:: Предоставленный фрагмент ::
+--

Творчество художников «сурового стиля» проявилось в Сибири с запозданием, преимущественно во второй половине 1960-х годов. Именно в это время начинает свою самостоятельную творческую деятельность Геннадий Федорович Борунов, талантливый живописец, заслуженный художник РСФСР, выпускник института имени Репина при Академии Художеств СССР (мастерская народного художника СССР Б.В. Иогансо-на). После окончания обучения, в 1959 году он возвращается на Алтай. Развивая в своем творчестве темы социальные, исторические, в алтайском искусстве Г.Ф. Борунов становится ведущим мастером сюжетно-тематической картины.
Центральной темой творчества художника является человек. Так же, как и для произведений «сурового стиля», это человек-труженик, любящий и возделывающий родную землю, в страшные годы войны защищающий ее, в мирное время прославляющий ее своим трудом. Портреты и сюжетные композиции Г.Ф. Борунова составляют ядро его творчества. Портретные работы художника психологичны и разнообразны - от этюдов до парадных портретов. На портретах простые труженики, со своим характером, биографией, люди любящие свое дело и знающие ему цену. В поисках образа современника Борунов часто обращается к портрету. Многие из его моделей это все те же земляки художника, хлеборобы, жители села Павловска. Утверждая индивидуальное, психологическое начало в своих портретах, художник часто придает им обобщенные черты, присущие его современникам. Его сюжетно-тематические полотна: «Мои земляки», 1964; «Земля родная», 1967; «Председатель. Колхозная осень», 1974; «Хозяева земли», 1959; «Красный трактор» 1977, внешними проявлениями образной системы оказываются близкими «суровому стилю». Выделяются такие
черты «сурового стиля», как верность правде жизни, отсутствие внешних, надуманных эффектов, большая внутренняя сила героев, нарастающий драматизм композиционной и живописнопластической системы.

+--

:: Данные ::
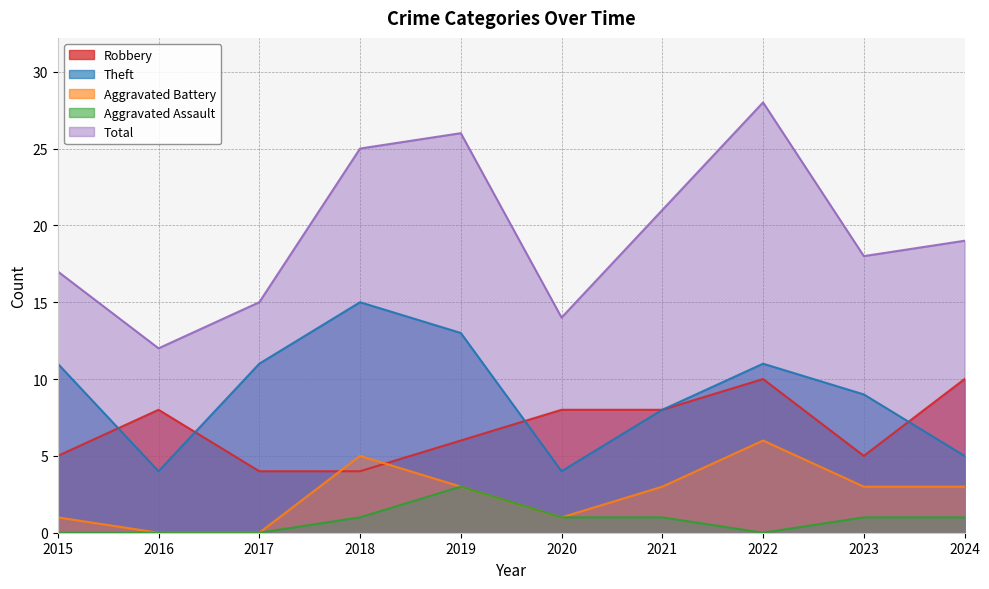

Which has a higher value, 2019 or 2024?

2024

+--

Повторите дословно и целиком фрагмент о творчестве Г.Ф. Борунова.

Творчество художников «сурового стиля» проявилось в Сибири с запозданием, преимущественно во второй половине 1960-х годов. Именно в это время начинает свою самостоятельную творческую деятельность Геннадий Федорович Борунов, талантливый живописец, заслуженный художник РСФСР, выпускник института имени Репина при Академии Художеств СССР (мастерская народного художника СССР Б.В. Иогансо-на). После окончания обучения, в 1959 году он возвращается на Алтай. Развивая в своем творчестве темы социальные, исторические, в алтайском искусстве Г.Ф. Борунов становится ведущим мастером сюжетно-тематической картины.
Центральной темой творчества художника является человек. Так же, как и для произведений «сурового стиля», это человек-труженик, любящий и возделывающий родную землю, в страшные годы войны защищающий ее, в мирное время прославляющий ее своим трудом. Портреты и сюжетные композиции Г.Ф. Борунова составляют ядро его творчества. Портретные работы художника психологичны и разнообразны - от этюдов до парадных портретов. На портретах простые труженики, со своим характером, биографией, люди любящие свое дело и знающие ему цену. В поисках образа современника Борунов часто обращается к портрету. Многие из его моделей это все те же земляки художника, хлеборобы, жители села Павловска. Утверждая индивидуальное, психологическое начало в своих портретах, художник часто придает им обобщенные черты, присущие его современникам. Его сюжетно-тематические полотна: «Мои земляки», 1964; «Земля родная», 1967; «Председатель. Колхозная осень», 1974; «Хозяева земли», 1959; «Красный трактор» 1977, внешними проявлениями образной системы оказываются близкими «суровому стилю». Выделяются такие
черты «сурового стиля», как верность правде жизни, отсутствие внешних, надуманных эффектов, большая внутренняя сила героев, нарастающий драматизм композиционной и живописнопластической системы.